Bagi Suku Raksasa Setengah Logam, Suku Malam kini bisa dikatakan sebagai penyokong utama kehidupan mereka.
Sejak bergabung dengan Suku Malam, mereka tidak lagi harus makan bijih besi murni yang hambar setiap hari, bahkan sesekali dapat menikmati makanan tambahan.
Demi berbagai pertimbangan, Su Xingyu tidak langsung memindahkan seluruh Suku Raksasa Setengah Logam ke markas utama Suku Malam. Selain mengirim dua ribu orang ke berbagai pos terdepan, sisanya tetap tinggal di lembah lama mereka.
Artinya, kehidupan mereka sebenarnya tidak banyak berubah dibanding sebelumnya, bahkan kini lebih nyaman.
Suku Raksasa Setengah Logam memang belum sepenuhnya setia, namun Su Xingyu sudah memperkirakan hal ini dan tidak terburu-buru, karena waktu berpihak padanya.
Seiring berkembangnya Suku Malam, kekuatan anggota asli suku akan semakin meningkat. Ketika kekuatan mereka sudah melampaui Suku Raksasa Setengah Logam dari segala aspek, Su Xingyu yakin mereka akan membuat pilihan yang tepat.
Setelah merencanakan agenda di ranah ilahi dan memastikan barang-barang yang akan dibeli nanti, Su Xingyu membuka gerbang menuju Kota Para Dewa.
Sebuah pintu bercahaya yang penuh misteri pun muncul.
Su Xingyu melangkah masuk, dan dalam sekejap tubuhnya telah muncul di jalanan lebar Kota Para Dewa.
Di langit, masih terbentang hamparan bintang yang tak berujung.
Dengan pengalaman dari beberapa kali sebelumnya, Su Xingyu tidak lagi kehilangan kendali, dan berusaha keras mempertahankan tubuhnya pada ukuran lima zhang.
Bukan karena ingin pamer kekuatan, melainkan memang ia tidak mampu menguranginya lagi.
Tanpa tekanan hukum dunia, mempertahankan tubuh sebesar lima zhang sudah menjadi batas kendalinya.

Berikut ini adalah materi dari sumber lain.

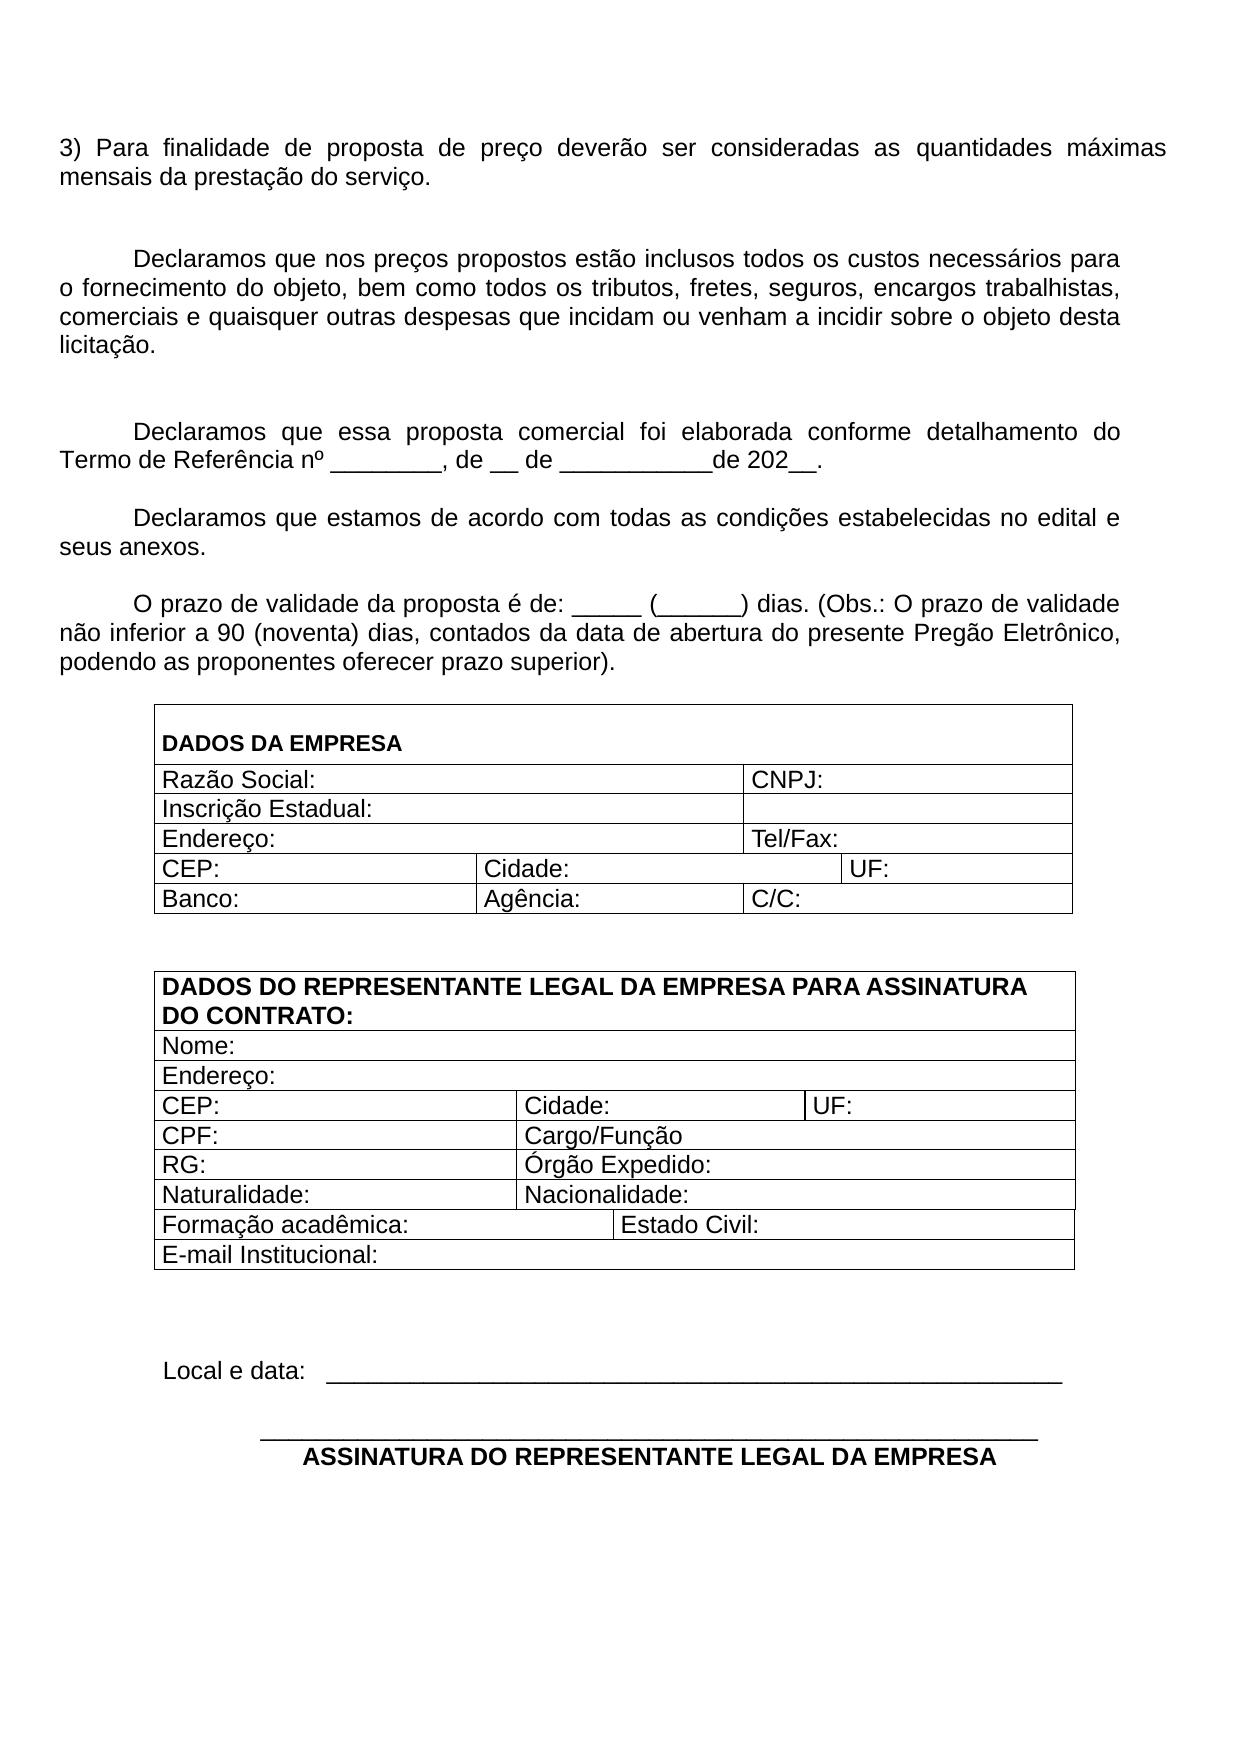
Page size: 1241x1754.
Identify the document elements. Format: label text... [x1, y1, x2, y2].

Meski begitu, di antara para “pemain”, Su Xingyu tetap terlihat sangat menonjol.
Selain segelintir pemain yang mencolok, sebagian besar pemain lain berusaha mengecilkan tubuh mereka, rata-rata hanya setinggi satu zhang, bahkan ada yang tingginya sama dengan manusia biasa.
Dibandingkan mereka, tubuh Su Xingyu yang besar tentu menjadi pusat perhatian.
Jika dibandingkan dengan kedatangannya yang pertama, jumlah pemain di Kota Para Dewa kali ini jauh lebih banyak.